After catching Hubble with the shuttle’s robot arm and securing it in Columbia’s payload bay, the crew will take five space walks. During the 11-day mission, astronauts will remove the European Space Agency’s faint-object camera to make room for a new instrument, the Advanced Camera for Surveys (ACS).

The size of a telephone booth, ACS has twice the field of view and can detect celestial objects one-fifth as bright as Hubble’s current workhorse detector, the Wide-Field and Planetary Camera 2 (WFPC-2). Featuring individual light sensors, or pixels, that are half the size of those on WFPC-2, ACS also has twice the resolution of that camera.

During its first 18 months of operation, ACS will enable Hubble to detect more faint stars and galaxies than the telescope has since the observatory’s launch in 1990, says Holland Ford of Johns Hopkins University in Baltimore, who leads the ACS team.

The camera’s improvements will be especially important in finding rare objects, such as distant supernovas and the earliest galaxies to have formed in the universe, Ford notes. The instrument’s chronograph, which blots out the light of nearby stars, will provide new details about protoplanetary disks. These dim, doughnut-shape regions of gas and dust surround young stars and provide the material for making planets.

During one space walk, astronauts will install an experimental refrigerator in an attempt to revive Hubble’s near-infrared and faint-object spectrograph. This instrument stopped working in 1999 when a heat leak caused it to prematurely run out of its nitrogen-ice coolant. The infrared camera had examined the cosmos at wavelengths longer than any other instrument aboard Hubble, enabling it to see through dusty regions that visible light can’t penetrate.

But before the shuttle crew attempts to bolster Hubble’s scientific capabilities, they’ll have to address the basic health of the spacecraft. Their first order of business is to install a new power-control unit, which distributes current from Hubble’s solar arrays and batteries. Electrical problems in the unit are now preventing Hubble from using two of its six batteries, and the trouble “doesn’t have to become much worse before we could lose the ability to do any science with this observatory,” says Hubble project manager Preston Burch of NASA’s Goddard Space Flight Center in Greenbelt, Md.

To replace the unit, astronauts will power down the telescope for the first time since it was placed in orbit. “That scares me a lot,” admits Edward J. Weiler, associate administrator for NASA’s office of space science in Washington, D.C.

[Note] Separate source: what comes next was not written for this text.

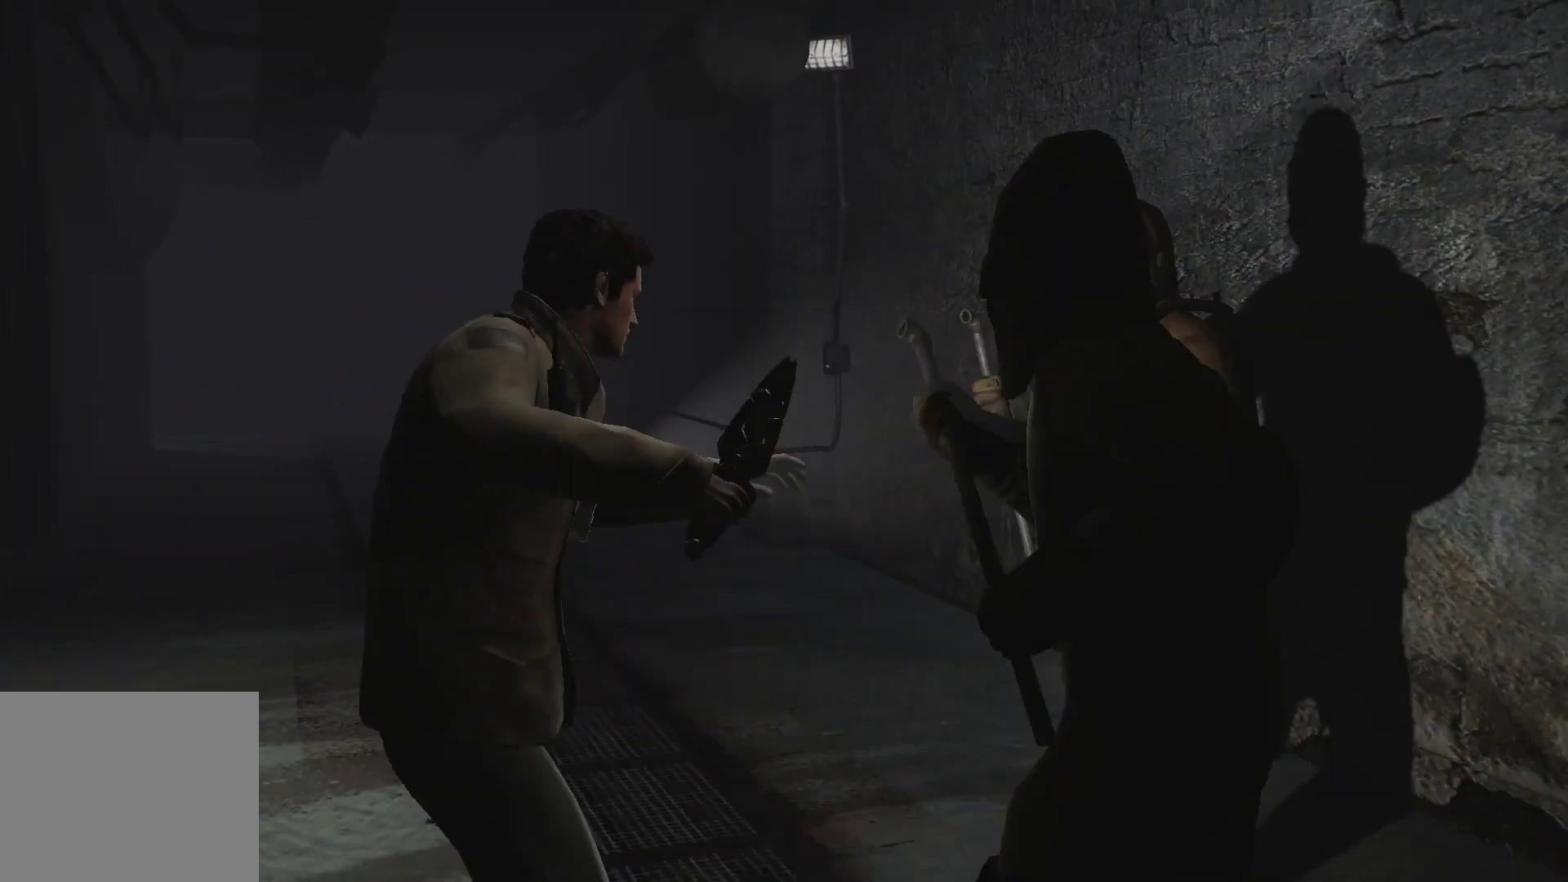
{"buttons": ["CROSS", "L2"], "left_stick": "center", "right_stick": "center", "events": [[67, "CROSS", "down"], [133, "CROSS", "up"], [200, "CROSS", "down"], [283, "CROSS", "up"], [333, "CROSS", "down"], [400, "CROSS", "up"], [450, "CROSS", "down"]]}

The 160-pound control unit, he notes, wasn’t designed to be replaced, so the astronauts will have to manually unscrew 36 electrical connectors. While the power is off, the crew will keep Hubble’s instruments warm by wrapping them in thermal blankets.

The crew will also provide Hubble with a new set of solar arrays. The craft’s third set, the arrays have only two-thirds the solar-collecting area of those now in place but will produce 20 percent more power. Before coming home, the astronauts will also replace one of the observatory’s reaction wheels, which keep the observatory focused on a celestial target.